WFH here to stay
Employees badly hurting from the unabated increase in the prices of basic commodities got some good news last week when the Department of Labor and Employment (DOLE) issued an order expanding the work-from-home (WFH) scheme, that became more widely adopted as a result of pandemic-related lockdowns.
The revised implementing rules and regulations of Republic Act No. 11165 or the Telecommuting Act encourage employers and workers to craft mutually acceptable telecommuting options, and take full advantage of technological solutions that allow employees to still be productive even when they are working outside their offices.
“The State encourages employers and employees to jointly adopt and implement telecommuting programs that are based on voluntariness and mutual consent, taking into account competencies, available technologies and resources, [and] the nature of the work to be done,” the DOLE order said.
The revised rules were issued following almost two months of consultations with concerned sectors. These also passed the scrutiny of the National Tripartite Industrial Peace Council—a consultative body presided by the labor secretary and composed of labor and employer representatives.
With the DOLE order issued by Labor Secretary Bienvenido Laguesma on Sept. 16, workers are assured that the terms and conditions of telecommuting “shall not in any way diminish or impair the terms or conditions of employment,” and that the work performed in an alternative workplace will be considered work performed in the regular workplace, which means they are entitled to the same rules and policies on holidays or overtime pay.
The new regulations will allow employees, who have seen their purchasing power eroded by accelerating inflation, to save on expenses such as food and transportation fare. More importantly, precious time and energy, otherwise wasted in traffic, can be better spent working anywhere else closer, like home.
That the DOLE saw it fit to institutionalize the work-from-home or telecommuting scheme showed that it was acutely aware of the profound changes that the COVID-19 pandemic had wrought on the workplace, and that the remote work arrangements hastily put in place as a response to quarantine restrictions, and to prevent the spread of the virus, actually work to the benefit of both workers and their employers.
Sen. Grace Poe, who chairs the Senate committee on public services and is an early champion of the WFH and hybrid work setup, pointed out that such schemes saved employees at least four commuting hours daily, and an estimated total savings of P340,000 a year.
Sen. Sherwin Gatchalian, meanwhile, noted that the increased adoption of remote working arrangements would significantly ease the vehicular traffic choking major thoroughfares, especially with the resumption of face-to-face classes and the easing of COVID-19 restrictions, as well as enhance employee productivity because of improved work-life balance. The improved productivity resulting from the WFH setup, the senator said, would make companies more competitive even as they help improve the health of their employees.
It is, indeed, heartening to note that the current administration saw it fit to listen to arguments favoring the WFH or hybrid arrangement with the DOLE order.
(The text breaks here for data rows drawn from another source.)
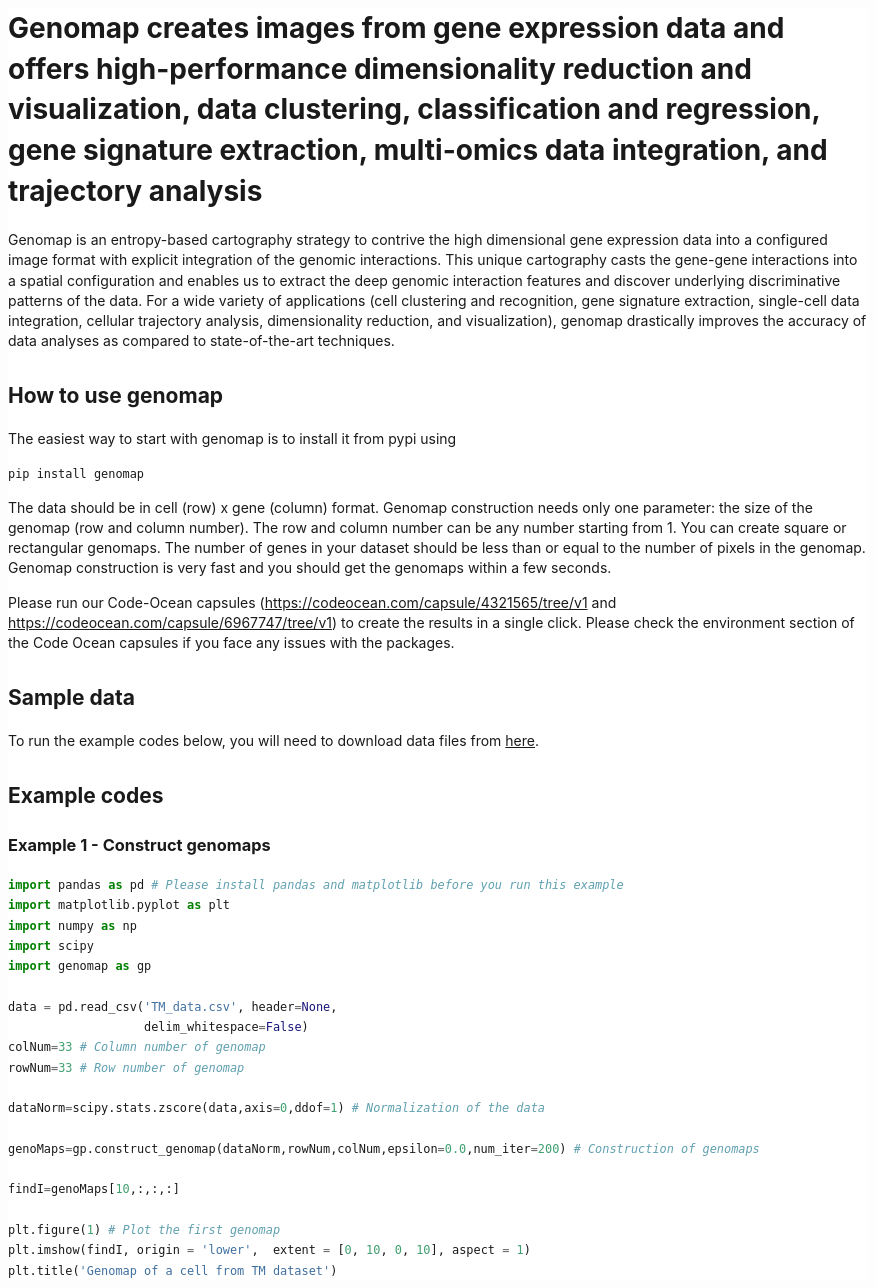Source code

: # Genomap creates images from gene expression data and offers high-performance dimensionality reduction and visualization, data clustering, classification and regression, gene signature extraction, multi-omics data integration, and trajectory analysis 

Genomap is an entropy-based cartography strategy to contrive the high dimensional gene expression data into a configured image format with explicit integration of the genomic interactions. This unique cartography casts the gene-gene interactions into a spatial configuration and enables us to extract the deep genomic interaction features and discover underlying discriminative patterns of the data. For a wide variety of applications (cell clustering and recognition, gene signature extraction, single-cell data integration, cellular trajectory analysis, dimensionality reduction, and visualization), genomap drastically improves the accuracy of data analyses as compared to state-of-the-art techniques.

## How to use genomap

The easiest way to start with genomap is to install it from pypi using 

```python
pip install genomap
```
The data should be in cell (row) x gene (column) format. Genomap construction needs only one parameter: the size of the genomap (row and column number). The row and column number can be any number starting from 1. You can create square or rectangular genomaps. The number of genes in your dataset should be less than or equal to the number of pixels in the genomap. Genomap construction is very fast and you should get the genomaps within a few seconds. 

Please run our Code-Ocean capsules (https://codeocean.com/capsule/4321565/tree/v1 and https://codeocean.com/capsule/6967747/tree/v1) to create the results in a single click. Please check the environment section of the Code Ocean capsules if you face any issues with the packages.

## Sample data

To run the example codes below, you will need to download data files from [here](https://drive.google.com/drive/folders/1xq3bBgVP0NCMD7bGTXit0qRkL8fbutZ6?usp=drive_link).

## Example codes

### Example 1 - Construct genomaps

```python
import pandas as pd # Please install pandas and matplotlib before you run this example
import matplotlib.pyplot as plt
import numpy as np
import scipy
import genomap as gp

data = pd.read_csv('TM_data.csv', header=None,
                   delim_whitespace=False)
colNum=33 # Column number of genomap
rowNum=33 # Row number of genomap

dataNorm=scipy.stats.zscore(data,axis=0,ddof=1) # Normalization of the data

genoMaps=gp.construct_genomap(dataNorm,rowNum,colNum,epsilon=0.0,num_iter=200) # Construction of genomaps

findI=genoMaps[10,:,:,:]

plt.figure(1) # Plot the first genomap
plt.imshow(findI, origin = 'lower',  extent = [0, 10, 0, 10], aspect = 1)
plt.title('Genomap of a cell from TM dataset')
```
The order closely followed the earlier decision of the Fiscal Incentives Review Board (FIRB) that allowed all information technology and business process management (IT/BPM) and business process outsourcing (BPO) companies to still enjoy government tax perks while adopting 100 percent the work-from-home setup. It was a good decision that averted the possible flight of BPO companies turned off by an earlier decision to withhold tax perks for those who did not follow the order to return to physical workplaces.
The FIRB decision was resoundingly cheered by this sector that employs some 1.44 million Filipinos. It now expects more IT-BPM companies to invest in the Philippines and create more jobs that bring in badly needed dollar revenues.
“WFH/hybrid work is a game-changer for the Philippines and the sustainability of the IT-BPM industry, and it will be a contributing factor to our ability to create 1.1 million new direct jobs for Filipinos, generate billions more in revenue, and significantly increase our countryside footprint by 2028,” the IT and Business Process Association of the Philippines (IBPAP) said.
IBPAP president Jack Madrid said their members would work even more closely with the government to bring more BPO investments to the country.
All that is left now is for both the government and the private sector to implement these revised rules and regulations as part of official company policy, and allow employees to take advantage of its demonstrated benefits.
As Poe emphasized, hybrid work is clearly here to stay and that employers should “think outside the cubicle” to improve workers’ productivity and health, reduce their expenses, and make the country more competitive. Adopting it is a no-brainer.